Personal information
- Full name: Percival Jackson Heather
- Born: 6 October 1882 Melbourne, Australia
- Died: 29 June 1956 (aged 73) Melbourne, Australia
- Batting: Right-handed
- Relations: Edward Heather (father)

Domestic team information
- 1904–05: Natal
- 1910–11 to 1912–13: Transvaal
- 1913–14: Victoria

Career statistics
| Competition | First-class |
| Matches | 13 |
| Runs scored | 673 |
| Batting average | 39.58 |
| 100s/50s | 1/6 |
| Top score | 109 not out |
| Balls bowled | 463 |
| Wickets | 10 |
| Bowling average | 29.70 |
| 5 wickets in innings | 0 |
| 10 wickets in match | 0 |
| Best bowling | 3/39 |
| Catches/stumpings | 3/0 |
- Source: Cricinfo, 30 December 2016

= Percy Heather =

Australian cricketer

Percival Jackson Heather (6 October 1882 - 29 June 1956) was an Australian cricketer who played 13 matches of first-class cricket between 1904 and 1914.

Born in Melbourne, Heather went to South Africa in 1902, joining the South African Constabulary under the command of Robert Baden-Powell.

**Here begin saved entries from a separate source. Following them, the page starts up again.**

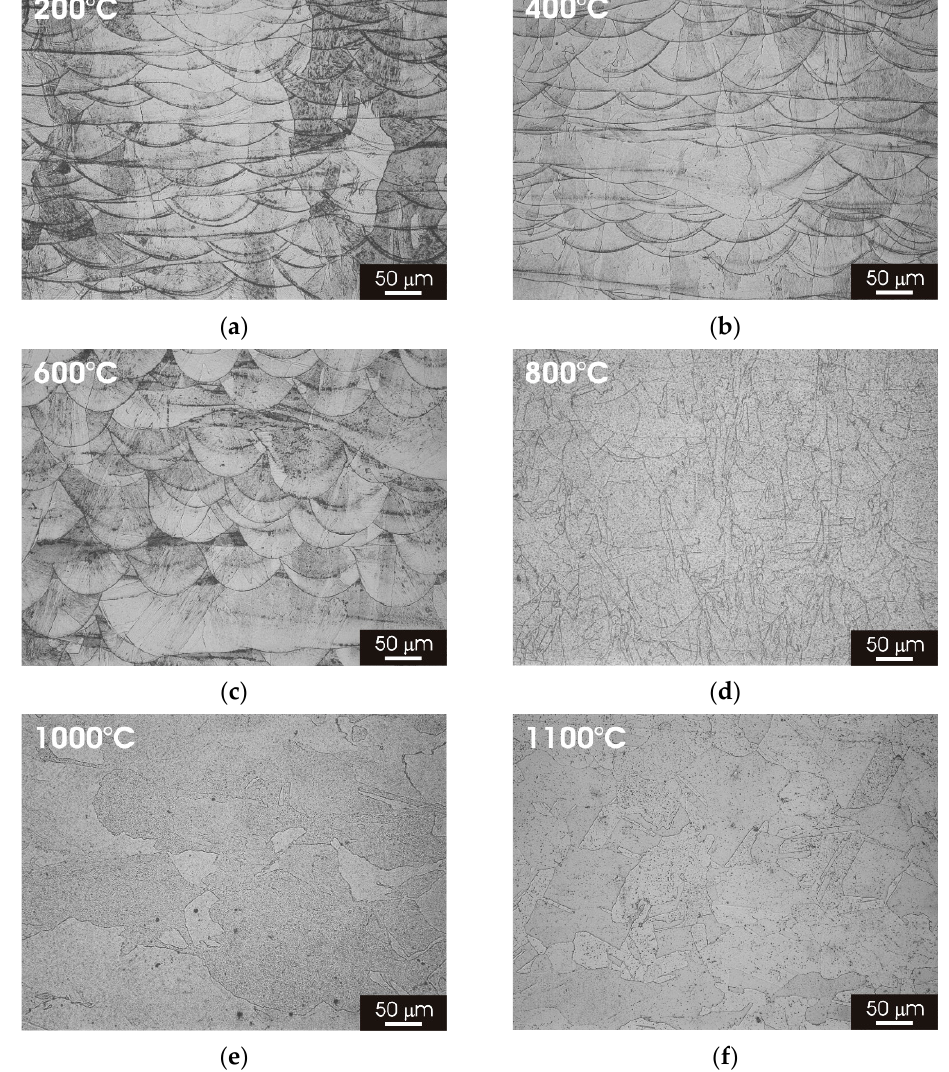
Figure 5. Optical micrographs of L-PBF-XZ 316L stainless steel after 2 h thermal treatment. ( a ) 200 ◦ C;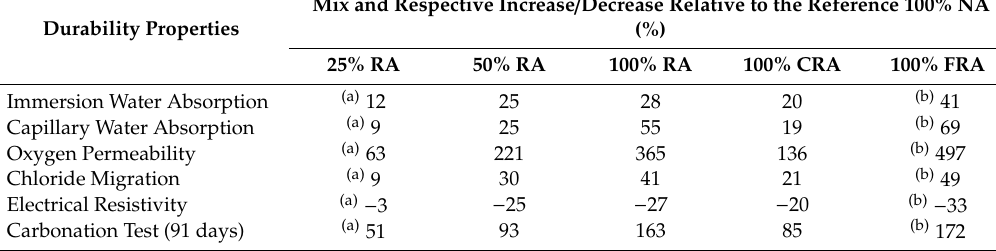
Table 12. Tests results summary at 28 days for all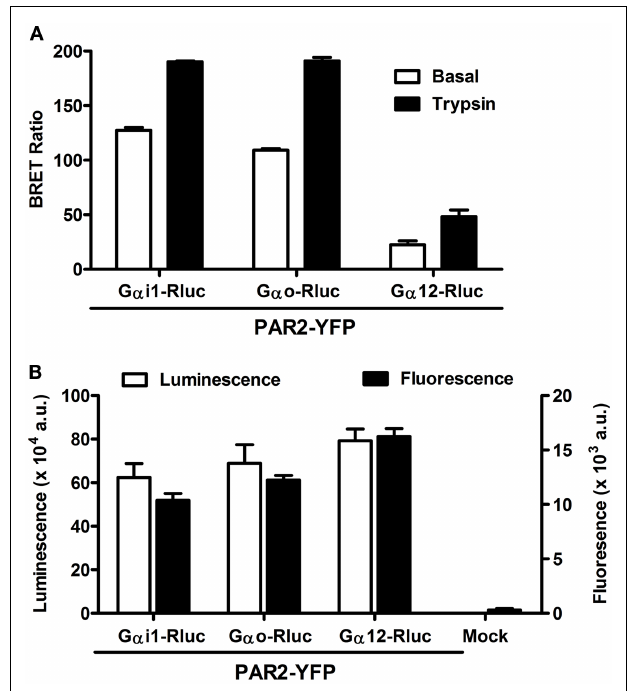
FIGURE 1 | Bioluminescence resonance energy transfer between PAR2 and G α proteins in live COS-7 cells . (A) BRET measurements in COS-7 cells co-expressing PAR2-YFP and either G α i1-Rluc, G α o-Rluc, or G α 12-Rluc in the absence ( (cid:3) ) and presence of stimulation with 100nM of trypsin ( (cid:4) ) for 2min (for G α i and G α o) or 30min for (G α 12). (B) Quantification of the luciferase (Rluc) activity ( (cid:3) ) andYFP fluorescence ( (cid:4) ) of BRET partners measured in BRET assay. Data are means ± SEM of three independent experiments performed in triplicate.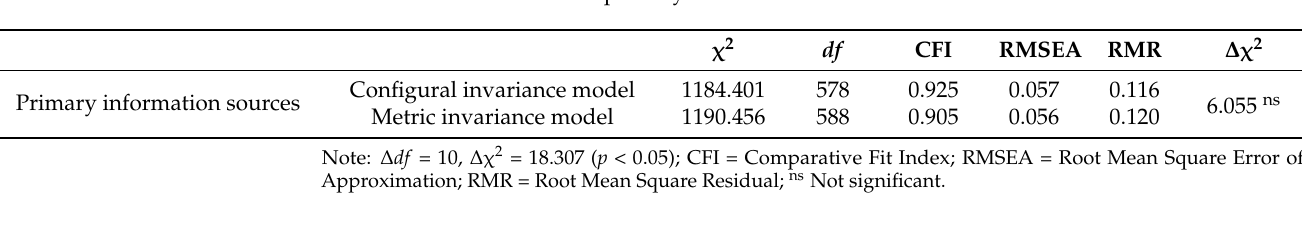
Table 5. Model fit indices of primary information sources.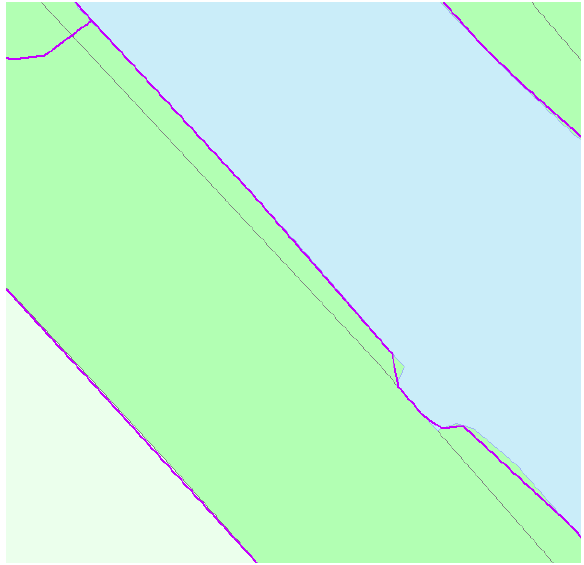
Figure 9. Adjustment result of Weser riverbank (test case 1) However, all the nodes of ATKIS align to the correct corresponding line features in ALKIS. Table 3 gives a brief overview of the adjustment results. As the mean link length and the mean shift are both the same order in the last iteration and below 10 cm, we can assume to have a convergent solution.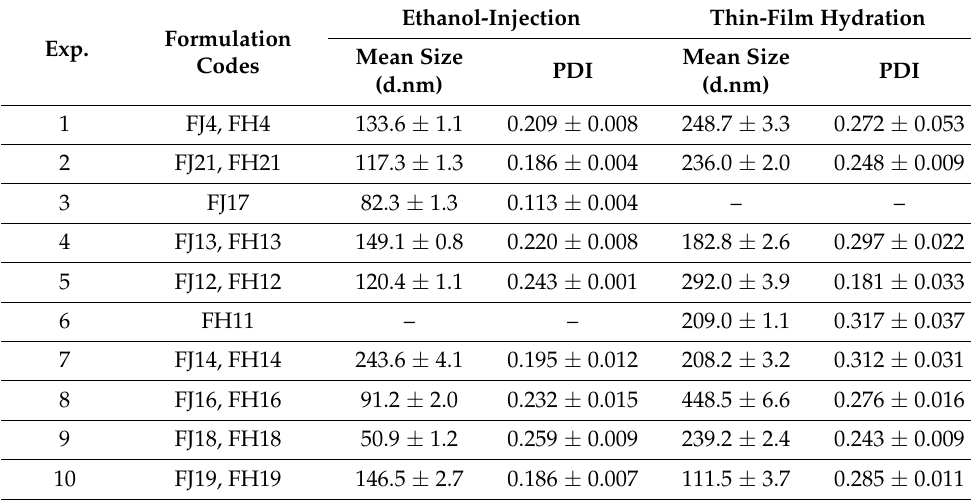
Table 1. Comparison of the size and polydispersity index (PDI) of berberine (BBR)-loaded liposomes fabricated by ethanol-injection (FJ) and thin-film hydration (FH) methods (after extruding 60 times through a polycarbonate membrane with a pore size of 0.4 µ m) and analyzed with the Zetasizer Nano ZSP system ( n = 3; mean ± SD).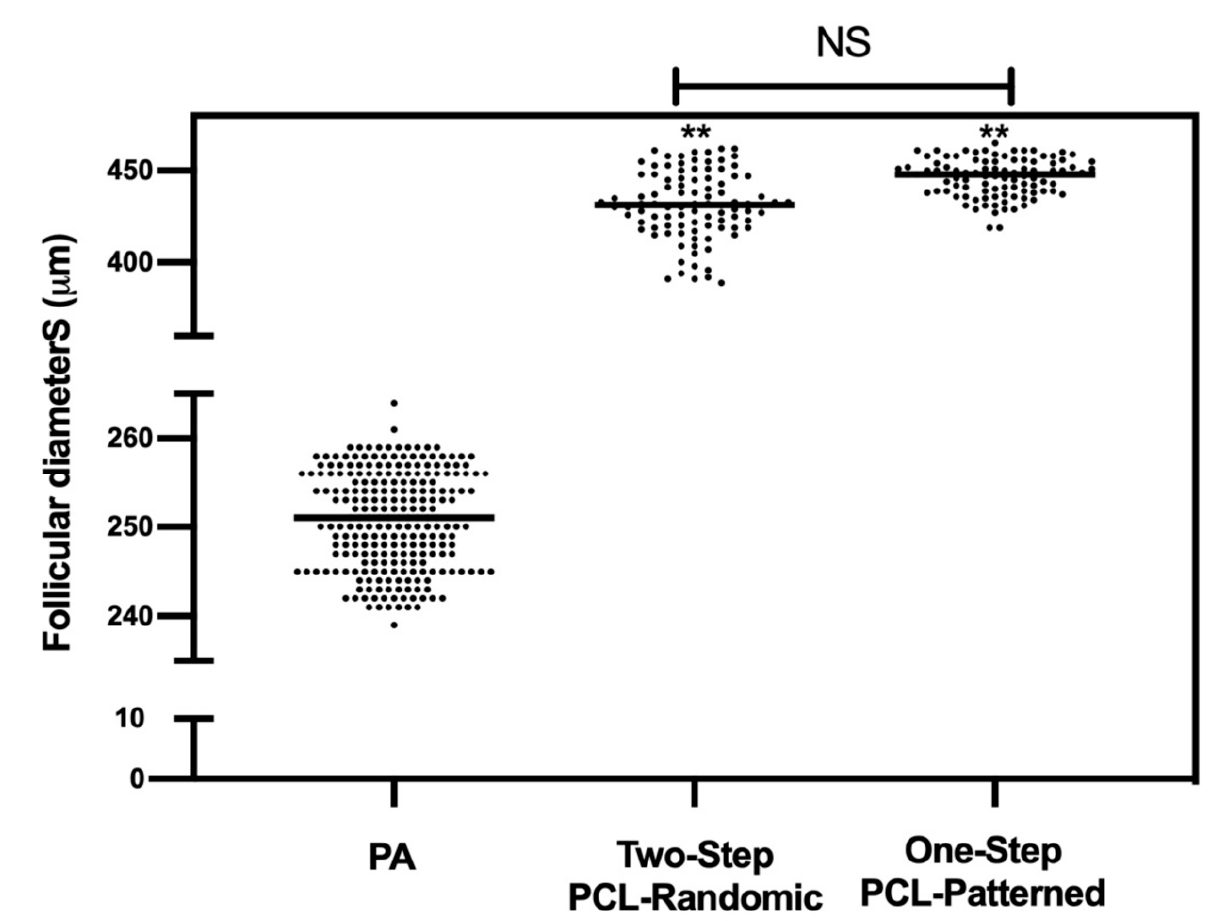
Figure 10. EA follicular mean final diameters: overview for each experimental group. A total of 120 and 120 follicles were cultured in three independent experiments during which Two-Step PCL-Patterned and One-step PCL-Patterned electrospun scaffolds were simultaneal compared (Two-Step PCL-Patterned: 40, 40, and 40 PA follicles per experiment; One-Step PCL-Patterned: 40, 40, and 40 PA follicles per experiment). **: statistically significant vs. PA follicles group ( p < 0.01). NS: not statistically significant.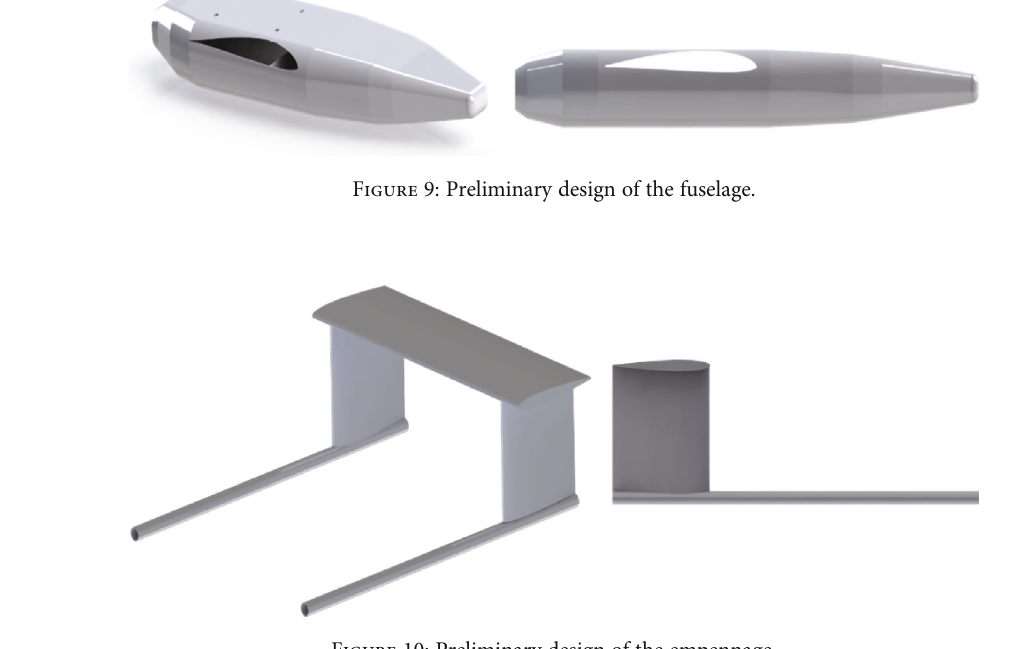
Figure 10: Preliminary design of the empennage.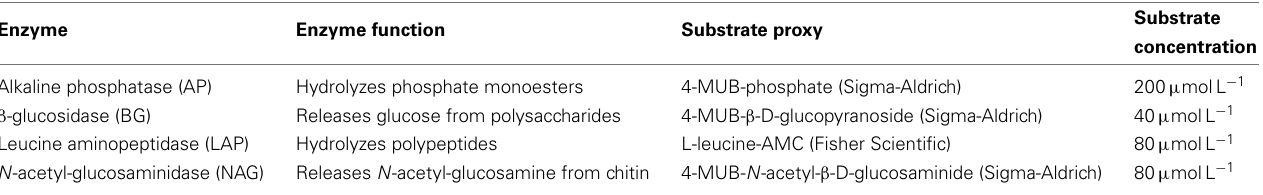
Table 1 | Enzymes, substrates, and assay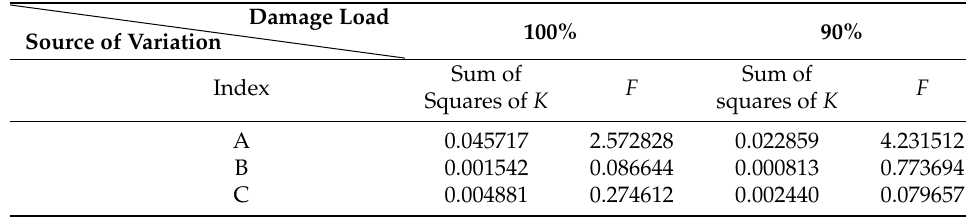
Table 11. Ultrasonic sound speed recovery rate (age of 7 d).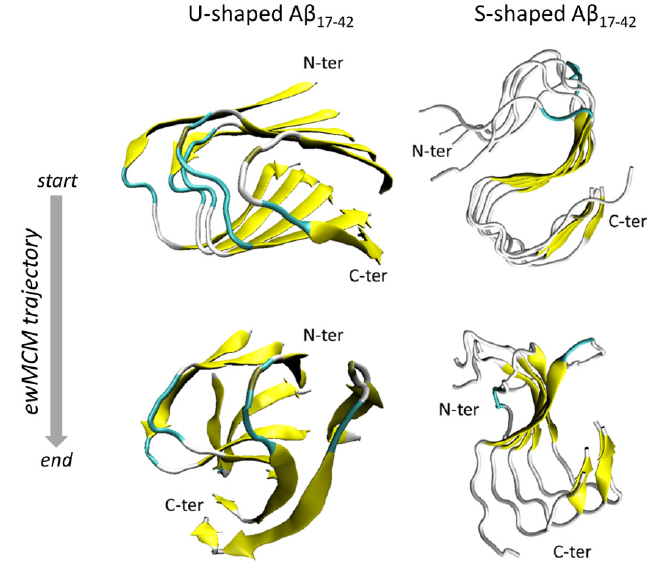
Figure 5. Snapshots representing the starting and the final configuration extracted from the ensemble weighted Maximally Correlated Motion (ewMCM) for U-shaped and S-shaped models after performing the Functional Mode Analysis (FMA) on the REMD ensemble at 300 K.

A forceful batsman, good change bowler and brilliant fieldsman who could also keep wicket, Heather played for Natal and Transvaal. After returning to Australia in 1913 he played one match for Victoria in 1913–14.

His highest first-class score was 109 not out for Transvaal against Border in 1910–11. In a low-scoring match Transvaal needed 165 to win and were 27 for 3 when Heather went to the crease. Batting only 65 minutes, he hit seven fours and nine sixes to take Transvaal to victory by six wickets.